Recovery, reform and ongoing resistance against the challenge of crime remain at the centre of Transnet’s current trajectory, board chairperson Dr Andile Sangqu said at the state-owned entity’s (SOE) annual financial year results announcement in Sandton.
Reflecting on ship-to-shore gains made through procuring much-needed machinery at key ports like Durban and Cape Town, an observation that has been confirmed by week-on-week cargo movement updates by the South African Association of Freight Forwarders (Saaff) and Business Unity SA, Sangqu said: “We are not out of the woods yet as several challenges persist.”
Primary among these was “infrastructure damage”, he said, speaking at the end of a week when, on one day, in just one of the reported incidents, police arrested 21 suspects at a rail freight depot in Gqberha (see report posted on August 4).
“Theft has far-reaching implications for Transnet’s desire to drive freight volumes,” Sangqu said.
“These criminal activities, such as theft of copper cables, overhead traction equipment and signalling systems, cripple Transnet's operations and harm the economy due to operational disruption and poor service delivery.”
Putting a finer point on it, Transnet CEO Michelle Phillips said the SOE lost 4.5 million tonnes of cargo per annum to crime-related security concerns.
“Critical infrastructure in this country is attacked on a daily basis. It is unacceptable and we have to stop this nonsense. We spend four billion on security every year. If we reduce this by a third, this business is profitable immediately.”
Sangqu said ongoing theft of Transnet property, especially on the railway network, “leads to huge financial losses because of the expenses incurred to replace stolen or damaged equipment”.
It’s a nagging logistics headache that was also discussed earlier the same week with Dr Juanita Maree, CEO of Saaff, in an interview about the SOE’s third-party rail-access project.
Asked about security concerns and unconfirmed reports that MSC is one of 11 of the mainline 24 applicants that succeeded in its application to get involved on the National Corridor (NatCor) Line linking Gauteng with the Port of Durban, she acknowledged that security was a serious concern.
She said unless it was “holistically addressed” by all concerned, the open-network rail-slot project could be compromised, especially on underperforming sections of the rail network such as the NatCor Line, heavily compromised by crime.
Sangqu said the rail reform journey to create a modern and inclusive rail system, as set out in the Freight Logistics Roadmap, the National Rail Policy of 2022, and the Economic Regulation of Transport Act 2024, was well under way.
“Transnet fully embraces this policy imperative and we are making solid progress in this regard, in line with the expectations set out by government.”
He said opening up the rail freight network to private partners provided for fair and transparent access to multiple railway operators, increasing competitiveness, and ultimately, performance, on the network.
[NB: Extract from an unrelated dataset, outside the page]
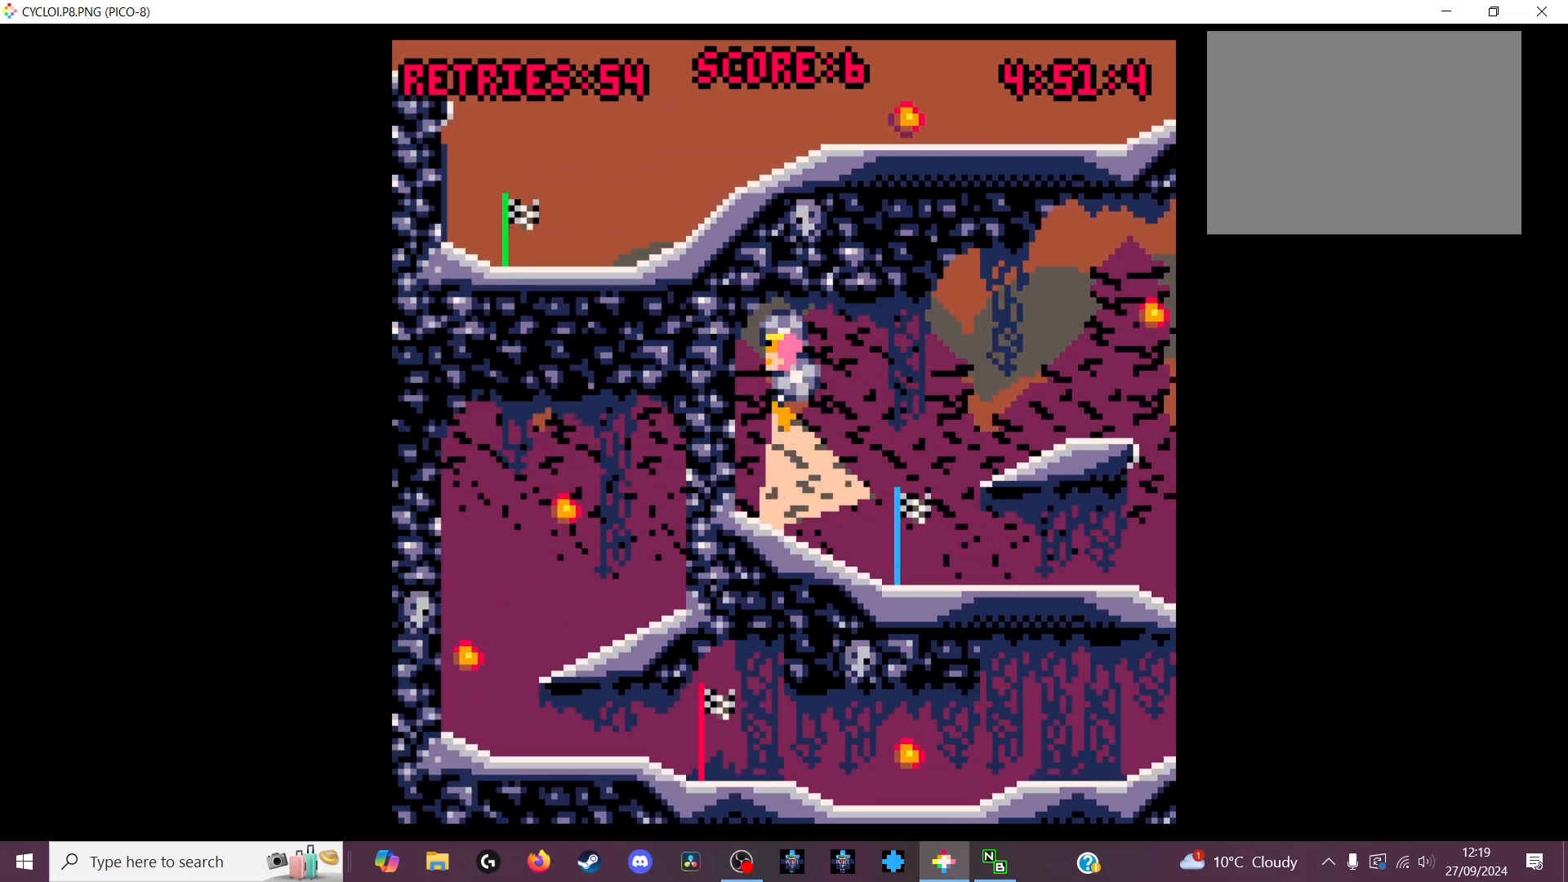
{"keys": ["z"], "events": [[400, "z", "down"]]}
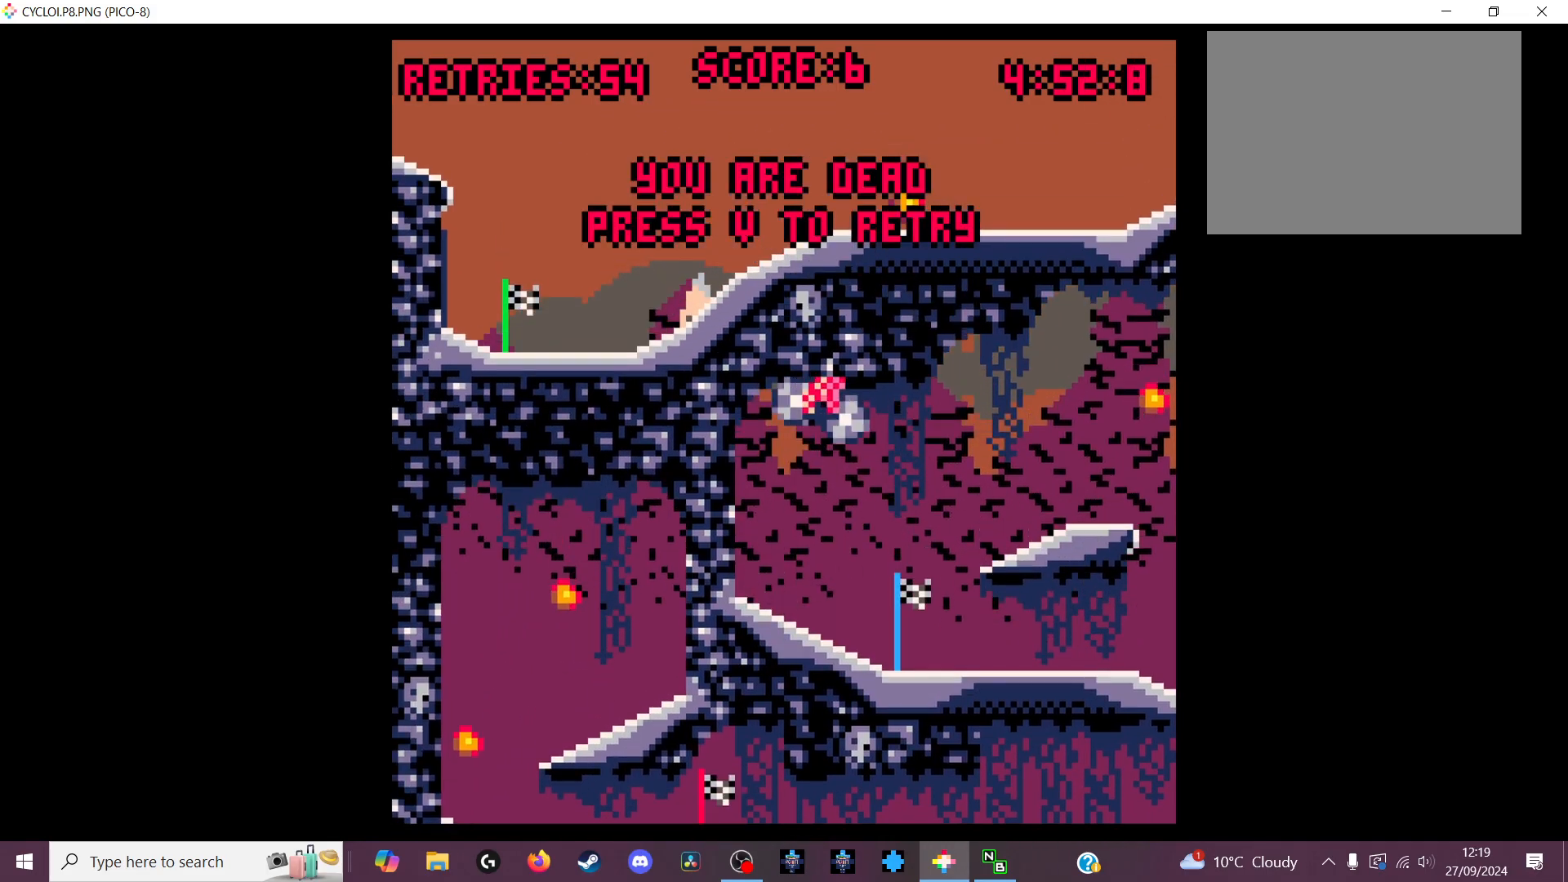
{"keys": [], "events": [[33, "z", "up"], [300, "x", "down"], [366, "x", "up"]]}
He said the parastatal was proud of the milestones that had been reached but that challenges such as security continued to hold back profitability, impacting the SOE’s balance sheets.
“Transnet's huge debt burden has placed a considerable strain on our financial health as it hamstrings the ability of the company to generate the cash it needs to stay afloat,” he said.
“The borrowing costs consume a disproportionate portion of our cash flow. This has a direct impact on our ability to repair and replace ageing equipment, and fund expansion and strategic growth projects that are meant to enhance asset optimisation and maximise utilisation of existing assets.”
To help the SOE meet its financial commitments, Transnet received R47 billion from government in December 2023, and a further R146bn in May this year, highlighting the urgency for enhanced profitability, Sangqu stressed.